The workshop found that:

  • This workshop was useful for giving the participants a good overview of needs and challenges for IT solutions for Nordic National Biobanks & National Biobank infrastructures.
  • Community of Nordic national biobanks, national biobank infrastructures and e-infrastructure service providers have many common interests, a good spirit of collaboration and what most important understanding that there is much to gain from engaging in collaborations in these areas of common interest.
  • The challenges in this area are varying in scope and complexity, and have different appropriate levels of engagement. They can for example be addressed by:
    • Getting the necessary service directly from one of the Nordic national e-infrastructure providers. In this case, NeIC can assist either by simply putting the parties in contact or by more active collaboration, as necessary.
    • NeIC Tryggve taking them on as pilot use cases. Tryggve pilot use cases are limited in time and are of reasonable size. Costs for resource use in Tryggve pilot use cases are covered by Tryggve.
    • Setting up NeIC collaborative projects, under the NeIC co-funding principles.

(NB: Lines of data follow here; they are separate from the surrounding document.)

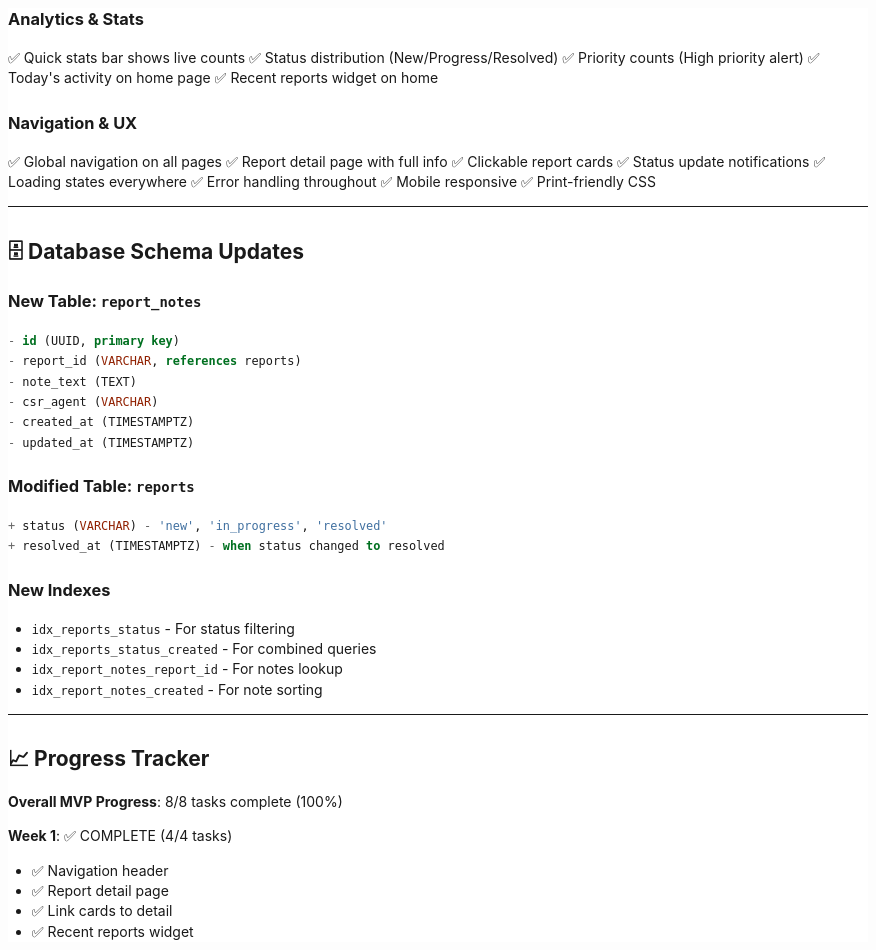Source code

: ### Analytics & Stats
✅ Quick stats bar shows live counts
✅ Status distribution (New/Progress/Resolved)
✅ Priority counts (High priority alert)
✅ Today's activity on home page
✅ Recent reports widget on home

### Navigation & UX
✅ Global navigation on all pages
✅ Report detail page with full info
✅ Clickable report cards
✅ Status update notifications
✅ Loading states everywhere
✅ Error handling throughout
✅ Mobile responsive
✅ Print-friendly CSS

---

## 🗄️ Database Schema Updates

### New Table: `report_notes`
```sql
- id (UUID, primary key)
- report_id (VARCHAR, references reports)
- note_text (TEXT)
- csr_agent (VARCHAR)
- created_at (TIMESTAMPTZ)
- updated_at (TIMESTAMPTZ)
```

### Modified Table: `reports`
```sql
+ status (VARCHAR) - 'new', 'in_progress', 'resolved'
+ resolved_at (TIMESTAMPTZ) - when status changed to resolved
```

### New Indexes
- `idx_reports_status` - For status filtering
- `idx_reports_status_created` - For combined queries
- `idx_report_notes_report_id` - For notes lookup
- `idx_report_notes_created` - For note sorting

---

## 📈 Progress Tracker

**Overall MVP Progress**: 8/8 tasks complete (100%)

**Week 1**: ✅ COMPLETE (4/4 tasks)
- ✅ Navigation header
- ✅ Report detail page
- ✅ Link cards to detail
- ✅ Recent reports widget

  • To provide a road map for closer collaboration between Nordic national biobanks, national biobank infrastructures and e-infrastructure service providers 3 working groups were established:
    • Group to formulate a joint use case on IT needs for the Nordic National Biobanks & National Biobank infrastructures. Coordinator of this group will be leader of one of the BBMRI nodes in Nordic countries;
    • Group for open source development of optimizing most commonly used genomic data analysis, biobanking software to efficiently utilize parallel computing hardware and deliver results in a reasonable time. This working group will be coordinated by Davit Bzhalava.
    • Group on Registromics, to develop platform and IT solutions that will enable to connect multiple outcome registries with different biomedical data sources and will enable to conduct reversed data mining. This working group will be coordianed by Bartlomiej Wilkowski.
  • These working groups will be composed of researchers and IT staff, who will together ensure that the use cases are founded in real researcher needs and are technically feasible with the resources available.
  • The progress of these working groups will be followed up on the NIASC annual meeting January 12 in Copenhagen.
  • NeIC will collaborate with NIASC to organize a larger, open workshop on these topics later in the spring.